Hi @SuMiT1 ,
Here's one approach you can use:
1. First, let's create a dataframe with a sample data that matches your table:
from pyspark.sql.functions import from_json, explode, col
from pyspark.sql.types import *
metadata_json = '''
{"BotId":"487d-bff-f3-eb4-a649285","AADTenantId":"46c88-e34-4e4-496-4e5d","BotName":"agent1"}
'''
content_json = '''
[
{
"id": "91c1dc-69b-e11-9c0-feb6d8b07",
"type": "message",
"timestamp": 17589303,
"from": {"id": "a089e3-b4c-0aad-262-51e13eedd", "role": 1},
"channelId": "pudio",
"text": "chenty",
"attachments": [],
"channelData": {
"enableDiagnostics": true,
"testMode": "Text",
"clientActivityID": "tzi5p"
}
},
{
"id": "32e34-817-4b8-8a8-bdc0058fb",
"type": "event",
"timestamp": 1758305,
"from": {"id": "e23b-0ec-3b-926-2cabb5cb3", "role": 0},
"name": "Dynamceived",
"value": {
"steps": ["agent1.topic.Checnty"],
"isFinalPlan": false,
"planIdentifier": "73435b-39-4ceb-a77-b7344f5e8"
}
}
]
'''
df = spark.createDataFrame(
[(metadata_json, content_json)],
["metadata", "content"]
)
2. Next, we will define schema for both JSON string columns:
metadata_schema = StructType([
StructField("BotId", StringType()),
StructField("AADTenantId", StringType()),
StructField("BotName", StringType())
])
content_schema = ArrayType(StructType([
StructField("id", StringType()),
StructField("type", StringType()),
StructField("timestamp", LongType()),
StructField("from", StructType([
StructField("id", StringType()),
StructField("role", IntegerType())
])),
StructField("name", StringType()),
StructField("channelId", StringType()),
StructField("text", StringType()),
StructField("attachments", ArrayType(StringType())),
StructField("replyToId", StringType()),
StructField("value", StructType([
StructField("steps", ArrayType(StringType())),
StructField("isFinalPlan", BooleanType()),
StructField("planIdentifier", StringType()),
StructField("summary", StringType()),
StructField("ask", StringType()),
StructField("stepId", StringType()),
StructField("taskDialogId", StringType()),
StructField("thought", StringType()),
StructField("state", IntegerType()),
StructField("hasRecommendations", BooleanType()),
StructField("type", StringType())
])),
StructField("channelData", StructType([
StructField("enableDiagnostics", BooleanType()),
StructField("testMode", StringType()),
StructField("clientActivityID", StringType())
]))
]))
3. Next, we will use parse_json function and we provide as argument to that function or json string columns along with schemas we defined at step above:
df_parsed = (
df
.withColumn("metadata_parsed", from_json(col("metadata"), metadata_schema))

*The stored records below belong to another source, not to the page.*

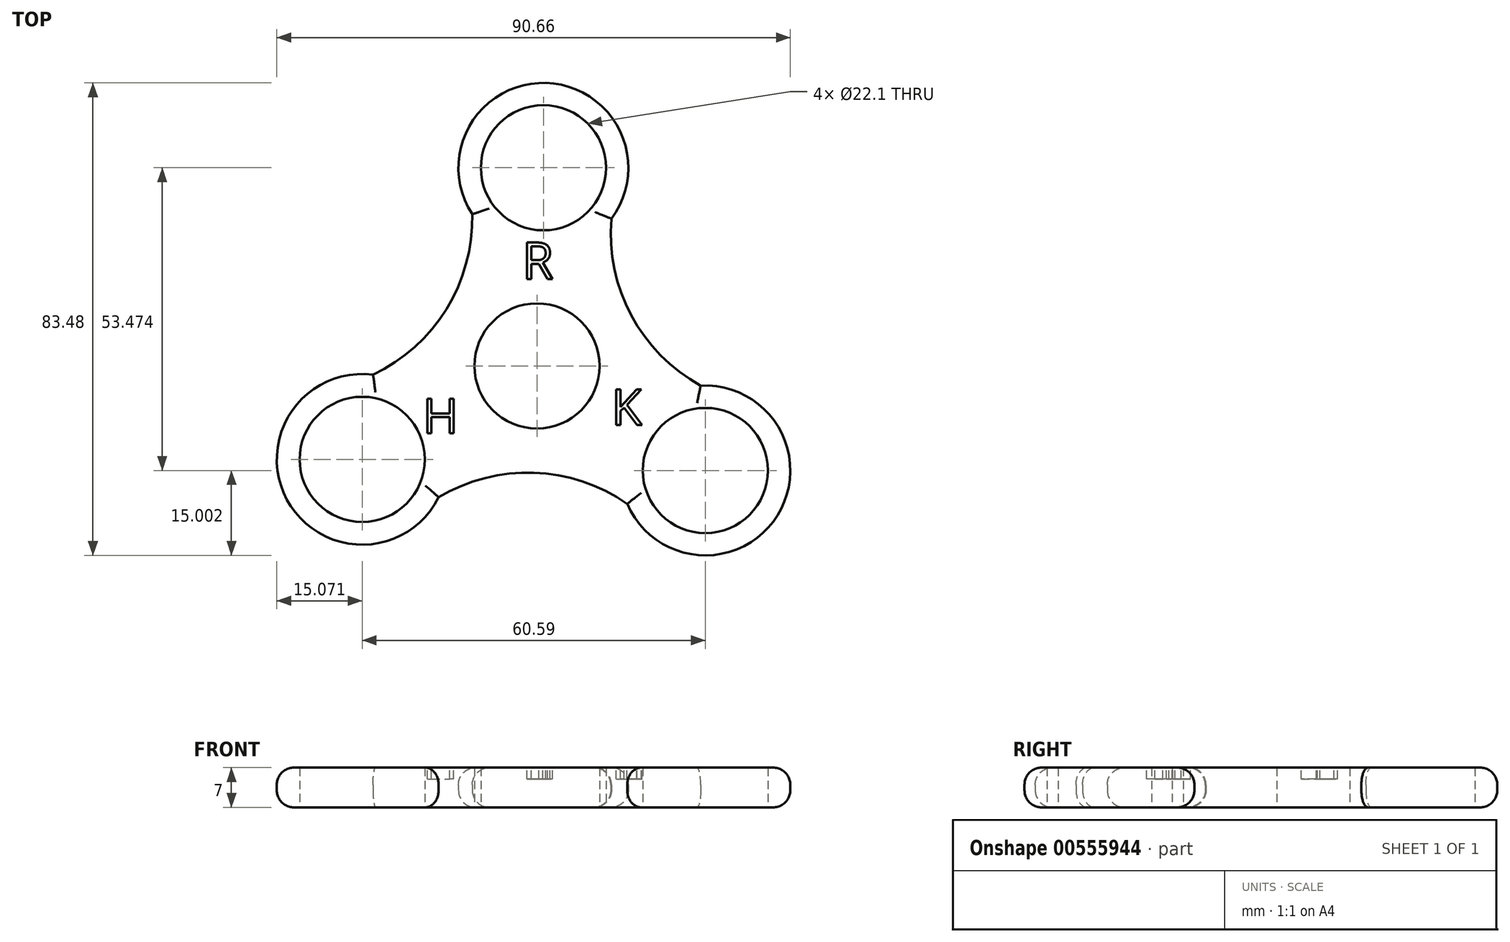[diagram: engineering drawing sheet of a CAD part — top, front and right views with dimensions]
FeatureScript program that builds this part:
annotation { "Feature Type Name" : "Feature", "Feature Type Description" : "" }
export const myFeature = defineFeature(function(context is Context, id is Id, definition is map)
    precondition{}
    {
        {
            var Q0;
            Q0=qCreatedBy(makeId("Top.planeOp"),FACE);
            var sketch = newSketch(context, id + "F0", { "sketchPlane" : qUnion([Q0])});
            skCircle(sketch, "E0", {"center": v(-1.14, 16.5) * mm, "radius": 11.05 * mm});
            skCircle(sketch, "E1", {"center": v(0, 51.5) * mm, "radius": 11.05 * mm});
            skCircle(sketch, "E2", {"center": v(-32, 0) * mm, "radius": 11.05 * mm});
            skCircle(sketch, "E3", {"center": v(28.6, -1.97) * mm, "radius": 11.05 * mm});
            skCircle(sketch, "E4", {"center": v(-1.14, 16.5) * mm, "radius": 15 * mm});
            skCircle(sketch, "E5", {"center": v(0, 51.5) * mm, "radius": 15 * mm});
            skCircle(sketch, "E6", {"center": v(-32, 0) * mm, "radius": 15.07 * mm});
            skCircle(sketch, "E7", {"center": v(28.6, -1.97) * mm, "radius": 15 * mm});
            skArc(sketch, "E8.MirrorCS", {"start": v(-25.4, -12.35) * mm, "mid": v(-1.75, -2.37) * mm, "end": v(21.2, -13.86) * mm});
            skLineSegment(sketch, "E9", {"start": v(-32, 0) * mm, "end": v(-1.14, 16.5) * mm});
            skLineSegment(sketch, "E10", {"start": v(-32, 0) * mm, "end": v(-25.4, -12.35) * mm});
            skLineSegment(sketch, "E11", {"start": v(-1.14, 16.5) * mm, "end": v(28.6, -1.97) * mm});
            skLineSegment(sketch, "E12", {"start": v(28.6, -1.97) * mm, "end": v(21.2, -13.86) * mm});
            skArc(sketch, "E13.MirrorCS", {"start": v(-38.6, 12.35) * mm, "mid": v(-17.18, 26.48) * mm, "end": v(-14, 51.94) * mm});
            skLineSegment(sketch, "E14.MirrorCS", {"start": v(-1.14, 16.5) * mm, "end": v(0, 51.49) * mm});
            skLineSegment(sketch, "E15.MirrorCS", {"start": v(0, 51.49) * mm, "end": v(-14, 51.94) * mm});
            skLineSegment(sketch, "E16.MirrorCS", {"start": v(-32, 0) * mm, "end": v(-38.6, 12.35) * mm});
            skArc(sketch, "E17.MirrorCS", {"start": v(14, 51.03) * mm, "mid": v(15.52, 25.42) * mm, "end": v(35.98, 9.92) * mm});
            skLineSegment(sketch, "E18.MirrorCS", {"start": v(28.6, -1.97) * mm, "end": v(35.98, 9.92) * mm});
            skSolve(sketch);
        }
        {
            var Q0;
            Q0=qSketchRegion(id+"F0",true);
            var Q1;
            {var subQ0=sQuery(id+"F0.wireOp",EDGE,"E9");var subQ1=sQuery(id+"F0.wireOp",EDGE,"E0");var subQ2=makeQuery(id+"F0.imprint","INTERSECT",VERTEX,{"derivedFrom":[subQ1,subQ0]});Q1=makeQuery(id+"F0.imprint","IMPRINT",FACE,{"disambiguationData":[TD([[makeQuery(id+"F0.imprint","IMPRINT",EDGE,{"disambiguationData":[TD([[subQ2,1.0]])],"derivedFrom":subQ1}),-1.0]])]});}
            var Q2;
            {var subQ0=sQuery(id+"F0.wireOp",EDGE,"E9");var subQ1=sQuery(id+"F0.wireOp",EDGE,"E0");var subQ2=makeQuery(id+"F0.imprint","INTERSECT",VERTEX,{"derivedFrom":[subQ1,subQ0]});Q2=makeQuery(id+"F0.imprint","IMPRINT",FACE,{"disambiguationData":[TD([[makeQuery(id+"F0.imprint","IMPRINT",EDGE,{"disambiguationData":[TD([[subQ2,-1.0]])],"derivedFrom":subQ1}),-1.0]])]});}
            var Q3;
            {var subQ0=sQuery(id+"F0.wireOp",EDGE,"E14.MirrorCS");var subQ1=sQuery(id+"F0.wireOp",EDGE,"E0");var subQ2=makeQuery(id+"F0.imprint","INTERSECT",VERTEX,{"derivedFrom":[subQ1,subQ0]});Q3=makeQuery(id+"F0.imprint","IMPRINT",FACE,{"disambiguationData":[TD([[makeQuery(id+"F0.imprint","IMPRINT",EDGE,{"disambiguationData":[TD([[subQ2,1.0]])],"derivedFrom":subQ1}),-1.0]])]});}
            extrude(context, id + "F1", {"entities" : qUnion([Q0, Q1, Q2, Q3]), "depth" : 7 * mm});
        }
        {
            var Q0;
            Q0=makeQuery(id+"F1.opExtrude","CAP_EDGE",EDGE,{"disambiguationData":[OSD([sQuery(id+"F0.wireOp",EDGE,"E5")])],"isStart":true});
            var Q1;
            Q1=makeQuery(id+"F1.opExtrude","CAP_EDGE",EDGE,{"disambiguationData":[OSD([sQuery(id+"F0.wireOp",EDGE,"E13.MirrorCS")])],"isStart":true});
            var Q2;
            Q2=makeQuery(id+"F1.opExtrude","CAP_EDGE",EDGE,{"disambiguationData":[OSD([sQuery(id+"F0.wireOp",EDGE,"E6")])],"isStart":true});
            var Q3;
            Q3=makeQuery(id+"F1.opExtrude","CAP_EDGE",EDGE,{"disambiguationData":[OSD([sQuery(id+"F0.wireOp",EDGE,"E8.MirrorCS")])],"isStart":true});
            var Q4;
            Q4=makeQuery(id+"F1.opExtrude","CAP_EDGE",EDGE,{"disambiguationData":[OSD([sQuery(id+"F0.wireOp",EDGE,"E7")])],"isStart":true});
            var Q5;
            Q5=makeQuery(id+"F1.opExtrude","CAP_EDGE",EDGE,{"disambiguationData":[OSD([sQuery(id+"F0.wireOp",EDGE,"E17.MirrorCS")])],"isStart":true});
            fillet(context, id + "F2", {"entities" : qUnion([Q0, Q1, Q2, Q3, Q4, Q5]), "radius" : 3 * mm, "tangentPropagation" : true, "allowEdgeOverflow" : false});
        }
        {
            var Q0;
            Q0=makeQuery(id+"F1.opExtrude","CAP_EDGE",EDGE,{"disambiguationData":[OSD([sQuery(id+"F0.wireOp",EDGE,"E6")])],"isStart":false});
            var Q1;
            Q1=makeQuery(id+"F1.opExtrude","CAP_EDGE",EDGE,{"disambiguationData":[OSD([sQuery(id+"F0.wireOp",EDGE,"E13.MirrorCS")])],"isStart":false});
            var Q2;
            Q2=makeQuery(id+"F1.opExtrude","CAP_EDGE",EDGE,{"disambiguationData":[OSD([sQuery(id+"F0.wireOp",EDGE,"E5")])],"isStart":false});
            var Q3;
            Q3=makeQuery(id+"F1.opExtrude","CAP_EDGE",EDGE,{"disambiguationData":[OSD([sQuery(id+"F0.wireOp",EDGE,"E17.MirrorCS")])],"isStart":false});
            var Q4;
            Q4=makeQuery(id+"F1.opExtrude","CAP_EDGE",EDGE,{"disambiguationData":[OSD([sQuery(id+"F0.wireOp",EDGE,"E7")])],"isStart":false});
            var Q5;
            Q5=makeQuery(id+"F1.opExtrude","CAP_EDGE",EDGE,{"disambiguationData":[OSD([sQuery(id+"F0.wireOp",EDGE,"E8.MirrorCS")])],"isStart":false});
            fillet(context, id + "F3", {"entities" : qUnion([Q0, Q1, Q2, Q3, Q4, Q5]), "radius" : 3 * mm, "tangentPropagation" : true, "allowEdgeOverflow" : false});
        }
        {
            var Q0;
            Q0=makeQuery(id+"F1.opExtrude","CAP_FACE",FACE,{"disambiguationData":[OSD([sQuery(id+"F0.wireOp",EDGE,"E0"),sQuery(id+"F0.wireOp",EDGE,"E1"),sQuery(id+"F0.wireOp",EDGE,"E2"),sQuery(id+"F0.wireOp",EDGE,"E3"),sQuery(id+"F0.wireOp",EDGE,"E5"),sQuery(id+"F0.wireOp",EDGE,"E6"),sQuery(id+"F0.wireOp",EDGE,"E7"),sQuery(id+"F0.wireOp",EDGE,"E8.MirrorCS"),sQuery(id+"F0.wireOp",EDGE,"E13.MirrorCS"),sQuery(id+"F0.wireOp",EDGE,"E17.MirrorCS")])],"isStart":false});
            var sketch = newSketch(context, id + "F4", { "sketchPlane" : qUnion([Q0])});
            skText(sketch, "E19", { "text": "R", "fontName": "OpenSans-Regular.ttf"});
            skText(sketch, "E20", { "text": "H", "fontName": "OpenSans-Regular.ttf"});
            skText(sketch, "E21", { "text": "K", "fontName": "OpenSans-Regular.ttf"});
            const initialGuessF4  = {"E19": [-0.0038, 0.03187, 1, 0, 0.00649], "E20": [-0.0213, 0.0046, 1, 0, 0.00613], "E21": [0.01199, 0.00604, 1, 0, 0.00637]};
            skSetInitialGuess(sketch, initialGuessF4);
            skSolve(sketch);
        }
        {
            var Q0;
            Q0=qSketchRegion(id+"F4",true);
            extrude(context, id + "F5", {"entities" : qUnion([Q0]), "operationType" : NewBodyOperationType.REMOVE, "oppositeDirection" : true, "depth" : 2 * mm});
        }
    });
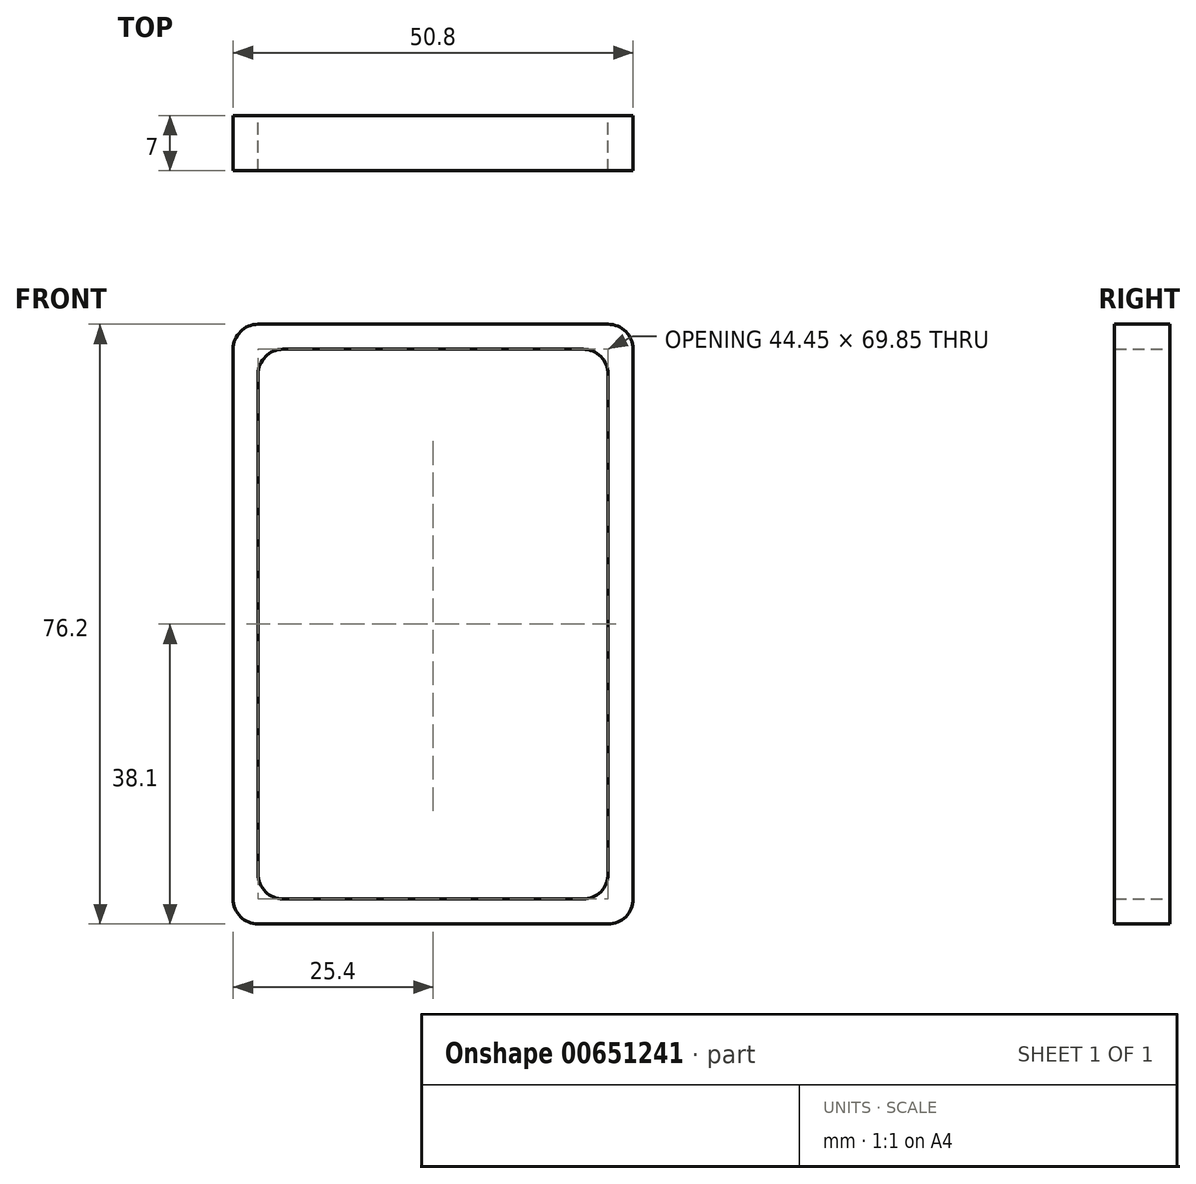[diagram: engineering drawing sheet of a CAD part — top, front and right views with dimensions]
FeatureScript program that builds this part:
annotation { "Feature Type Name" : "Feature", "Feature Type Description" : "" }
export const myFeature = defineFeature(function(context is Context, id is Id, definition is map)
    precondition{}
    {
        {
            var Q0;
            Q0=qCreatedBy(makeId("Front.planeOp"),FACE);
            var sketch = newSketch(context, id + "F0", { "sketchPlane" : qUnion([Q0])});
            skLineSegment(sketch, "E0.bottom", {"start": v(25.4, -38.1) * mm, "end": v(-25.4, -38.1) * mm});
            skLineSegment(sketch, "E0.top", {"start": v(25.4, 38.1) * mm, "end": v(-25.4, 38.1) * mm});
            skLineSegment(sketch, "E0.left", {"start": v(25.4, -38.1) * mm, "end": v(25.4, 38.1) * mm});
            skLineSegment(sketch, "E0.right", {"start": v(-25.4, -38.1) * mm, "end": v(-25.4, 38.1) * mm});
            skPoint(sketch, "E0.middle", {"position": v(0, 0) * mm});
            skLineSegment(sketch, "E1.bottom", {"start": v(22.22, -34.93) * mm, "end": v(-22.23, -34.93) * mm});
            skLineSegment(sketch, "E1.top", {"start": v(22.23, 34.93) * mm, "end": v(-22.23, 34.93) * mm});
            skLineSegment(sketch, "E1.left", {"start": v(22.22, -34.93) * mm, "end": v(22.23, 34.93) * mm});
            skLineSegment(sketch, "E1.right", {"start": v(-22.23, -34.93) * mm, "end": v(-22.23, 34.92) * mm});
            skSolve(sketch);
        }
        {
            assignVariable(context, id + "F1", {"name" : "Length", "anyValue" : 15 - 8});
        }
        {
            var Q0;
            Q0=makeQuery(id+"F0.imprint","IMPRINT",FACE,{"disambiguationData":[TD([[makeQuery(id+"F0.imprint","IMPRINT",EDGE,{"derivedFrom":sQuery(id+"F0.wireOp",EDGE,"E0.bottom")}),-1.0]])]});
            extrude(context, id + "F2", {"entities" : qUnion([Q0]), "depth" : (getVariable(context, 'Length')) * mm, "offsetDistance" : 25.4 * mm});
        }
        {
            var Q0;
            Q0=makeQuery(id+"F2.opExtrude","SWEPT_EDGE",EDGE,{"disambiguationData":[OSD([sQuery(id+"F0.wireOp",EDGE,"E1.top"),sQuery(id+"F0.wireOp",EDGE,"E1.right")])]});
            var Q1;
            Q1=makeQuery(id+"F2.opExtrude","SWEPT_EDGE",EDGE,{"disambiguationData":[OSD([sQuery(id+"F0.wireOp",EDGE,"E1.top"),sQuery(id+"F0.wireOp",EDGE,"E1.left")])]});
            var Q2;
            Q2=makeQuery(id+"F2.opExtrude","SWEPT_EDGE",EDGE,{"disambiguationData":[OSD([sQuery(id+"F0.wireOp",EDGE,"E1.bottom"),sQuery(id+"F0.wireOp",EDGE,"E1.left")])]});
            var Q3;
            Q3=makeQuery(id+"F2.opExtrude","SWEPT_EDGE",EDGE,{"disambiguationData":[OSD([sQuery(id+"F0.wireOp",EDGE,"E1.bottom"),sQuery(id+"F0.wireOp",EDGE,"E1.right")])]});
            var Q4;
            Q4=makeQuery(id+"F2.opExtrude","SWEPT_EDGE",EDGE,{"disambiguationData":[OSD([sQuery(id+"F0.wireOp",EDGE,"E0.top"),sQuery(id+"F0.wireOp",EDGE,"E0.left")])]});
            var Q5;
            Q5=makeQuery(id+"F2.opExtrude","SWEPT_EDGE",EDGE,{"disambiguationData":[OSD([sQuery(id+"F0.wireOp",EDGE,"E0.bottom"),sQuery(id+"F0.wireOp",EDGE,"E0.left")])]});
            var Q6;
            Q6=makeQuery(id+"F2.opExtrude","SWEPT_EDGE",EDGE,{"disambiguationData":[OSD([sQuery(id+"F0.wireOp",EDGE,"E0.top"),sQuery(id+"F0.wireOp",EDGE,"E0.right")])]});
            var Q7;
            Q7=makeQuery(id+"F2.opExtrude","SWEPT_EDGE",EDGE,{"disambiguationData":[OSD([sQuery(id+"F0.wireOp",EDGE,"E0.bottom"),sQuery(id+"F0.wireOp",EDGE,"E0.right")])]});
            fillet(context, id + "F3", {"entities" : qUnion([Q0, Q1, Q2, Q3, Q4, Q5, Q6, Q7]), "radius" : 3.17 * mm, "tangentPropagation" : true, "allowEdgeOverflow" : false});
        }
    });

.withColumn("content_parsed", from_json(col("content"), content_schema))
.withColumn("content_exploded", explode(col("content_parsed")))
)
df_flat = (
df_parsed
.select(
col("metadata_parsed.BotId").alias("BotId"),
col("metadata_parsed.AADTenantId").alias("AADTenantId"),
col("metadata_parsed.BotName").alias("BotName"),
col("content_exploded.id").alias("ContentId"),
col("content_exploded.type").alias("ContentType"),
col("content_exploded.timestamp").alias("Timestamp"),
col("content_exploded.channelId").alias("ChannelId"),
col("content_exploded.text").alias("Text"),
col("content_exploded.name").alias("EventName"),
col("content_exploded.from.id").alias("FromId"),
col("content_exploded.from.role").alias("FromRole"),
col("content_exploded.value.planIdentifier").alias("PlanIdentifier"),
col("content_exploded.value.isFinalPlan").alias("IsFinalPlan"),
col("content_exploded.value.steps").alias("Steps"),
col("content_exploded.channelData.testMode").alias("TestMode")
)
)
display(df_flat)